CERN’s Large Hadron Collider scientists have discovered two new subatomic particles each made from three quarks bound together by the strong force. They were predicted to exist by the Standard Model of particle physics.
Officials at the lab on the French-Swiss border known by its French acronym CERN announced the discovery in a statement Wednesday and submitted a paper reporting the finding to Physical Review Letters.
The particles are part of the baryon family and are made from three quarks bound together - one beauty (b), one strange (S), and one down (d) quark - and are within the so-called “Standard Model” theory, which explains the building blocks of matter.
The particles are known as Xi_b'- and Xi_b*- and although scientists had predicted their existence they had never actually been seen before. A related particle called Xi_b*0 was found in 2012.
“Nature was kind and gave us two particles for the price of one. The Xi_b'- is very close in mass to the sum of its decay products: if it had been just a little lighter, we wouldn't have seen it at all using the decay signature that we were looking for,” said Matthew Charles, of the LPNHE laboratory at Paris VI University, a CERN collaborator.
Scientists have been crashing protons into each other in the 17 kilometer tunnel at CERN to try and find out more about the universe and the tiny particles that make it.
These new particles are more than six times the size of the protons that have been smashed together by scientists.This is because they contain the b quarks which are more than six times heavier than the proton.
However, the particles are more than just the sum of their parts, CERN’s Cian O'Luanaigh wrote adding that “their mass also depends on how they are configured.
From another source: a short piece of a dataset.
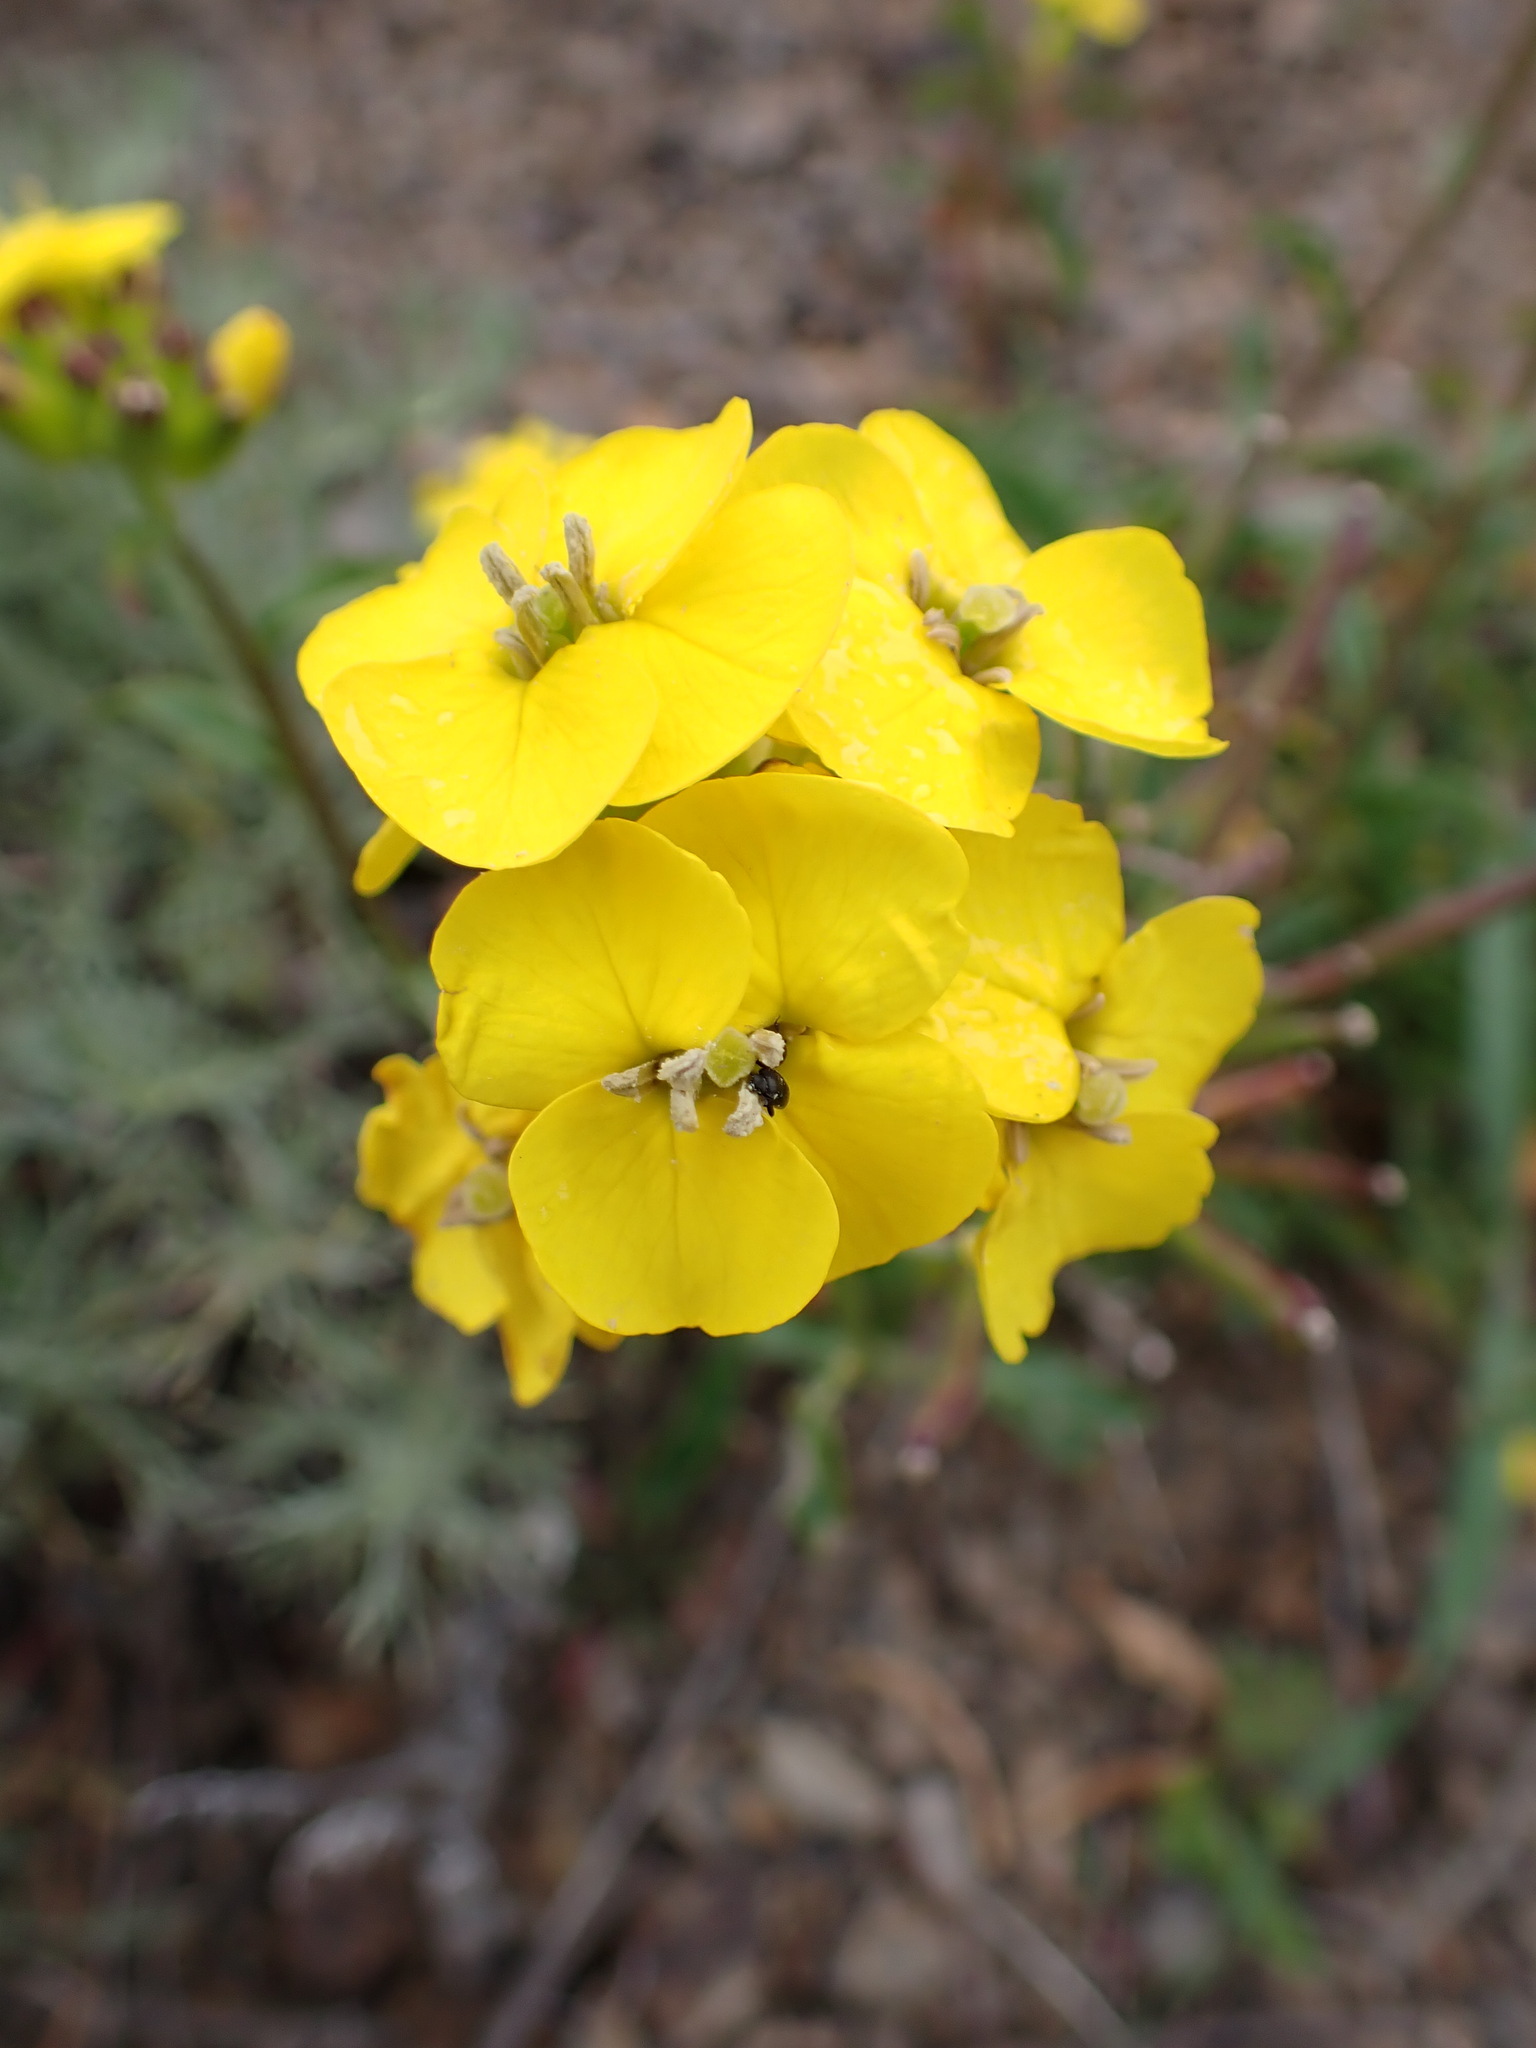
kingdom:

Each of the quarks has an attribute called ‘spin’.”
As a result the Xi_b*-is a little heavier.
Steven Blusk of Syracuse University in New York said the research was “an exciting result.”
"Thanks to LHCb's excellent hadron identification, which is unique among the LHC experiments, we were able to separate a very clean and strong signal from the background. It demonstrates once again the sensitivity and how precise the LHCb detector is,” he said.
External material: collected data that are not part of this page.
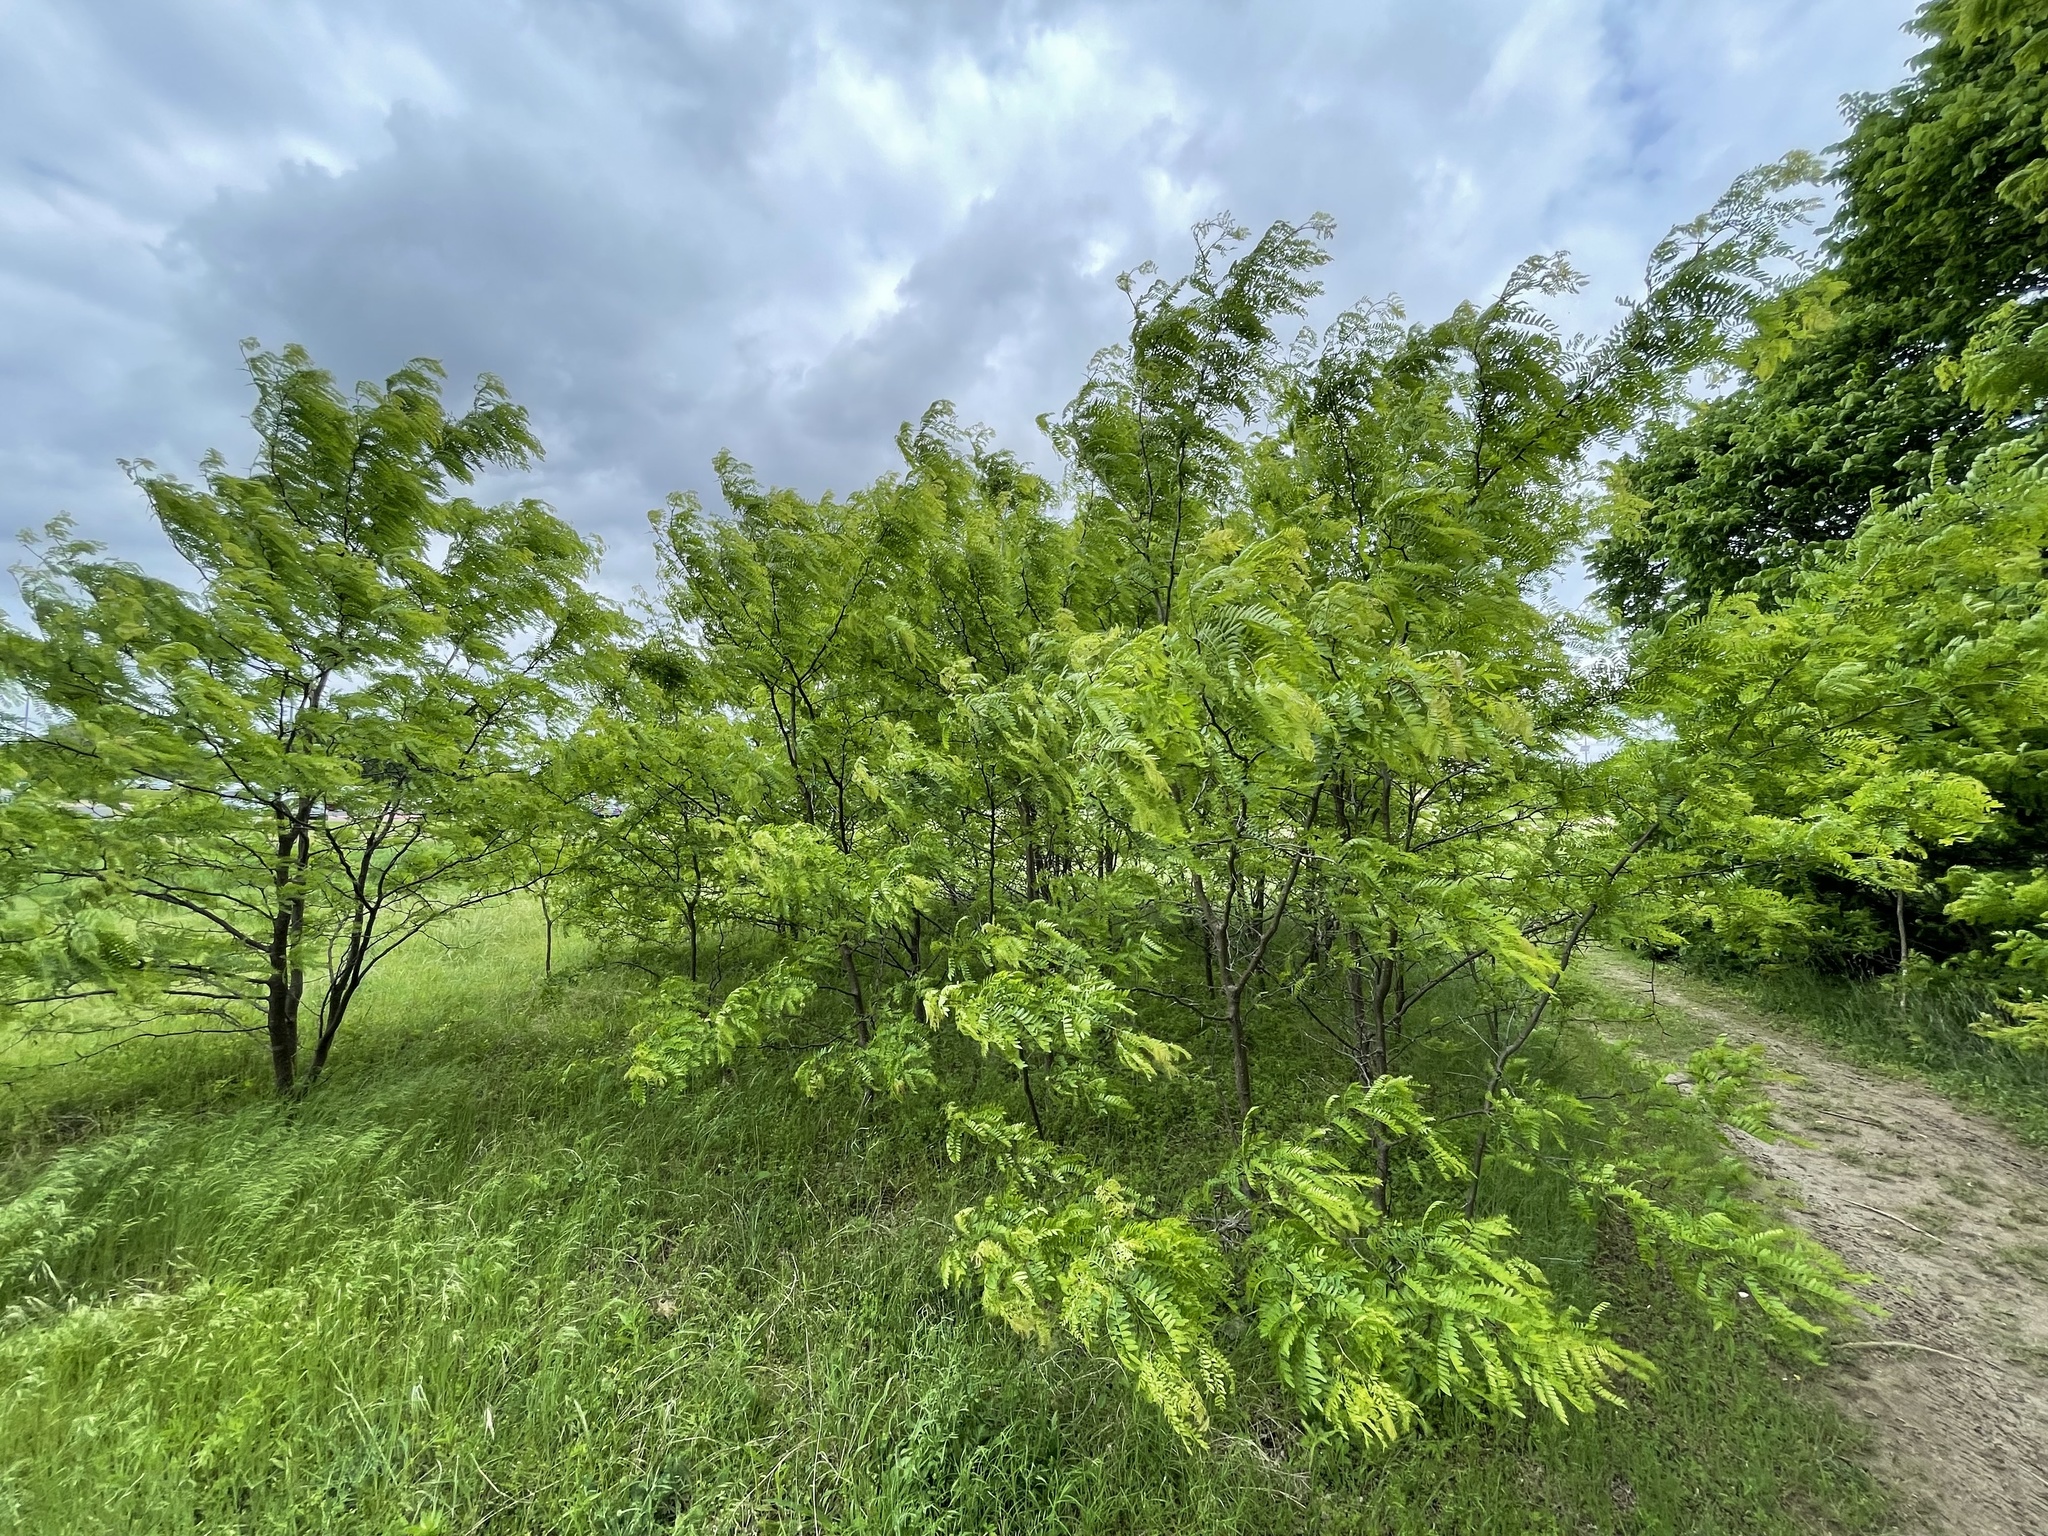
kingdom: Plantae
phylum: Tracheophyta
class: Magnoliopsida
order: Fabales
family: Fabaceae
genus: Gleditsia
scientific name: Gleditsia triacanthos
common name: Common honeylocust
As well as their masses, scientists have also studied their widths –which depends on how unstable they are – and their relative production rates. The results match predictions based on the Quantum Chromodynamics (QCD) theory.
QCD is part of the Standard Model of particle physics, which describes the fundamental particles of matter, the forces between them and how they interact.
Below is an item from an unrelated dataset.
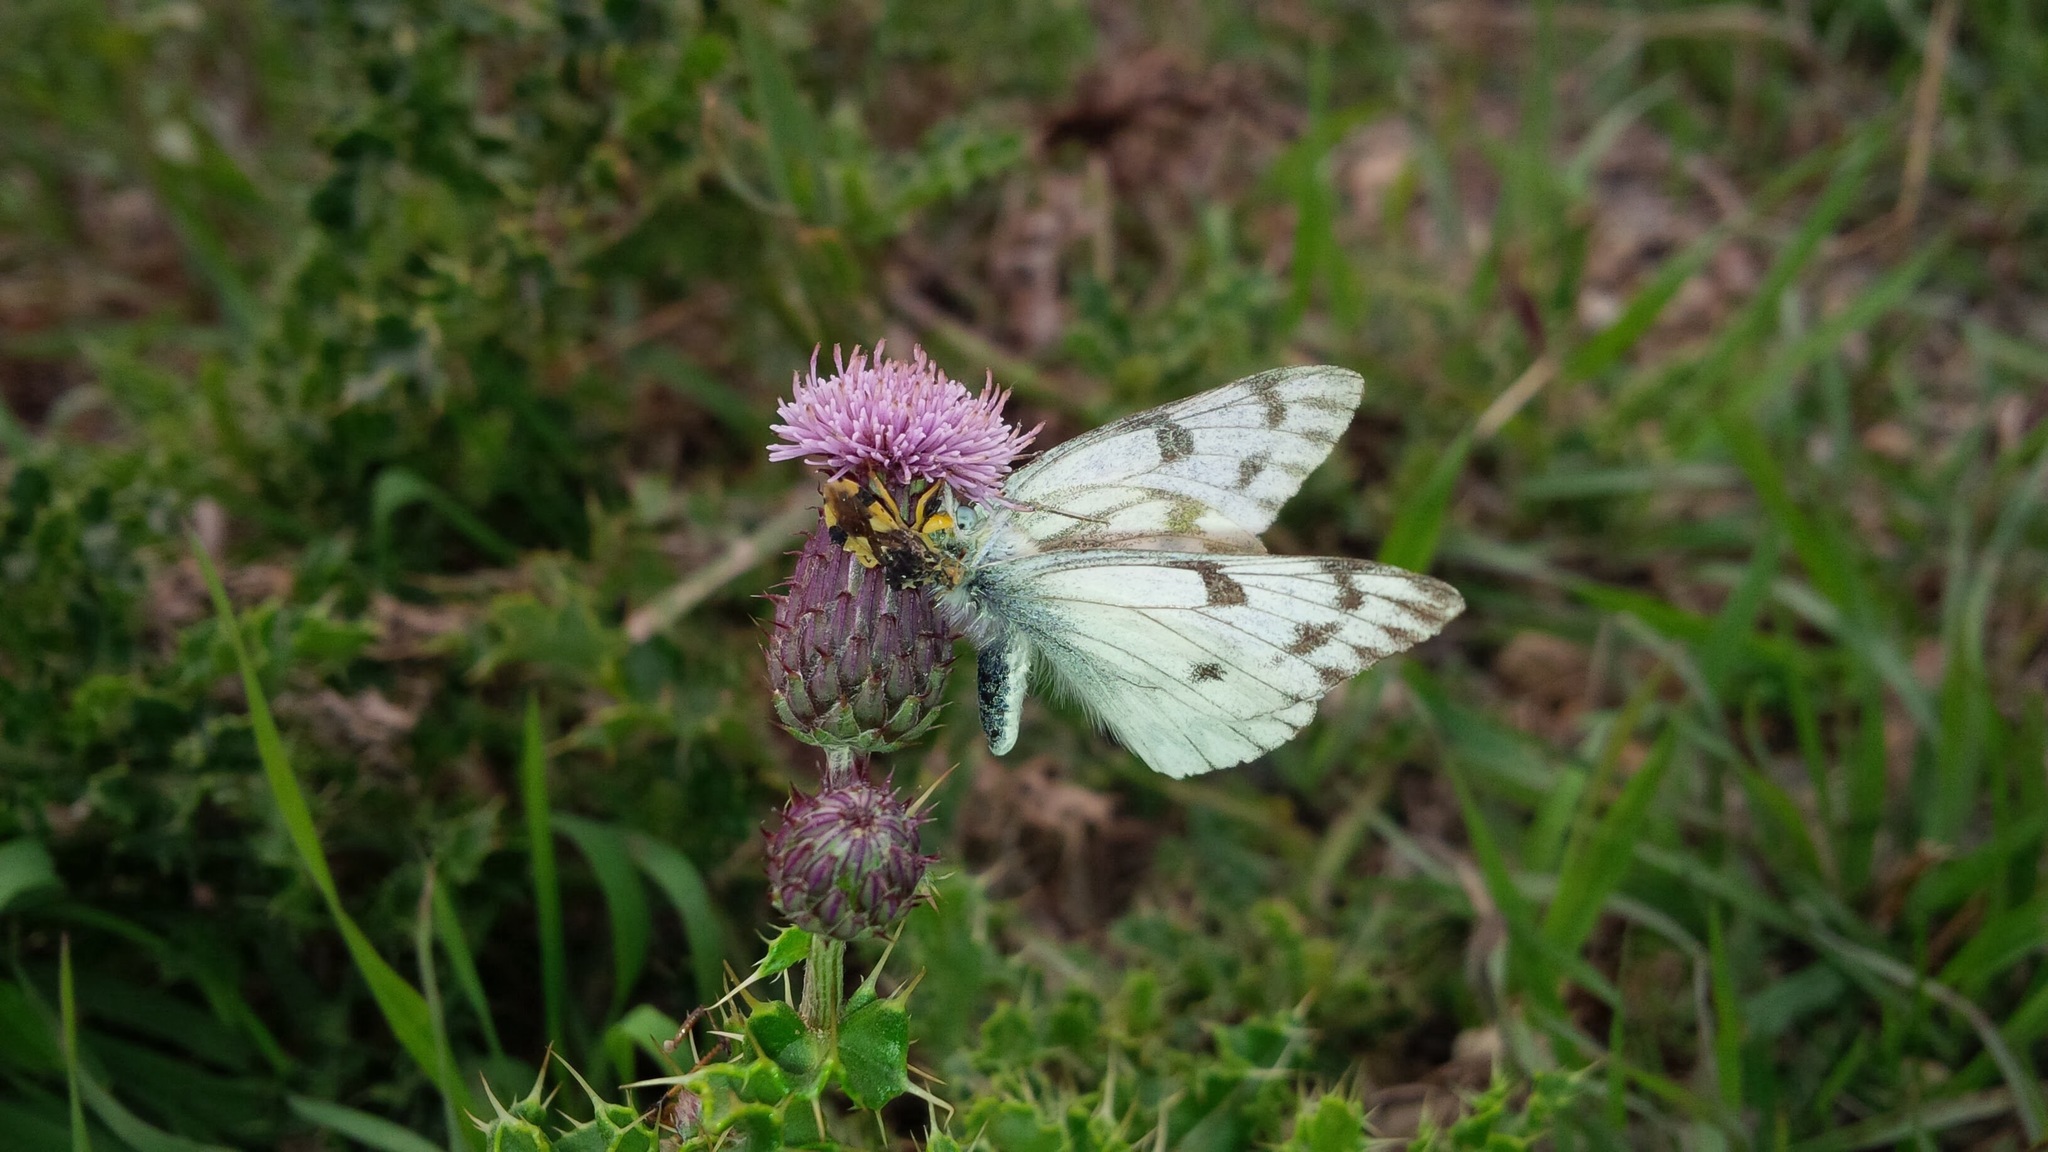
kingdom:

Patrick Koppenburg, LHCb’s physics coordinator Patrick Koppenburg from Nikhef Institute in Amsterdam, said the study could help identify “anything new and unexpected in the future” and differentiate that from the effects of the “Standard Model.”
“If we want to find new physics beyond the Standard Model, we need first to have a sharp picture. Such high precision studies will help us to differentiate between Standard Model effects and anything new or unexpected in the future,” he said.